Text
▶

Here are some things to ponder that I couldn't post last night.

Keep in mind that 'stabilizers' for vinyl chloride monomer are different chemicals, I won't say 'radically' different because you'll complain, from stabilizers for polyvinyl chloride plastic.  The former is what is concerned here, and what the patent covered.  Until a report describes precisely what was used in the five cars, and what its concentration may have been, it would be premature at best to try claiming that "the vinyl chloride wouldn't polymerize".  You may note in the patent that part of the stabilization that would apply -- effectively, if the times given were accurate -- to normal transit conditions does not impair subsequent polymerization to much more degree than for untreated vinyl chloride; it does not require either distillation or washing with caustic to allow controlled and intended polymerization.

You will also note the reaction conditions given.  They are in degrees K, which means you subtract ~273 to get degrees C.  Note the critical pressure required to 'keep the vinyl chloride liquid' at this range of temperature.

Now go back to the problem with the one tank car that was said to be suffering a pressure excursion in part because its relief valving had been damaged.  The pressure would have eventually broken out a rupture disk in the tank-car structure -- again, the report will contain the location of the likeliest overpressure protection, its orientation after the wreck, and the dimensions of the opening that would have been opened (quickly and irrevocably) should the disk separate.

The temperature of the vinyl chloride corresponding to that rupture pressure would be easily determined by anyone with access to chemical references on vinyl chloride.  The stabilizer would do little if anything to affect the relationship of pressure and temperature in the monomer.

◀

Exercise data
▶

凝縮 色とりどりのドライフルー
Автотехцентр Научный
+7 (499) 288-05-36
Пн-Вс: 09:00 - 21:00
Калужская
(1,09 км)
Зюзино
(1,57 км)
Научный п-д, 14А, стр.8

◀

Problem details
Copy word for word the part of the vinyl chloride passage starting with "You will also" and going on through "range of temperature.". Work only from the passage on vinyl chloride and the tank cars.

Task response
You will also note the reaction conditions given.  They are in degrees K, which means you subtract ~273 to get degrees C.  Note the critical pressure required to 'keep the vinyl chloride liquid' at this range of temperature.